## Assignment:
Down to the last line, restate the records word for word, but not the pictures.

(Page-level text extractions)
• • • •
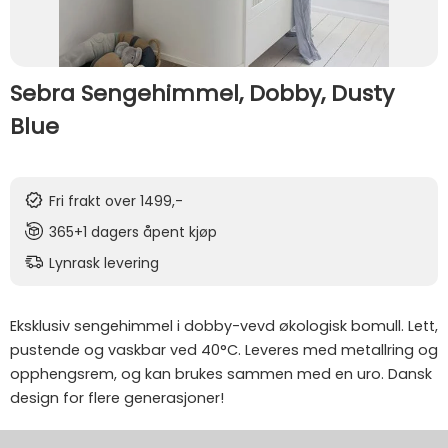
Sebra Sengehimmel, Dobby, Dusty
Blue
Fri frakt over 1499,-
365+1 dagers åpent kjøp
Lynrask levering
Eksklusiv sengehimmel i dobby-vevd økologisk bomull. Lett,
pustende og vaskbar ved 40°C. Leveres med metallring og
opphengsrem, og kan brukes sammen med en uro. Dansk
design for flere generasjoner!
• • • •
## Exercise output:
Sebra Sengehimmel, Dobby, Dusty
Blue
Fri frakt over 1499,-
365+1 dagers åpent kjøp
Lynrask levering
Eksklusiv sengehimmel i dobby-vevd økologisk bomull. Lett,
pustende og vaskbar ved 40°C. Leveres med metallring og
opphengsrem, og kan brukes sammen med en uro. Dansk
design for flere generasjoner!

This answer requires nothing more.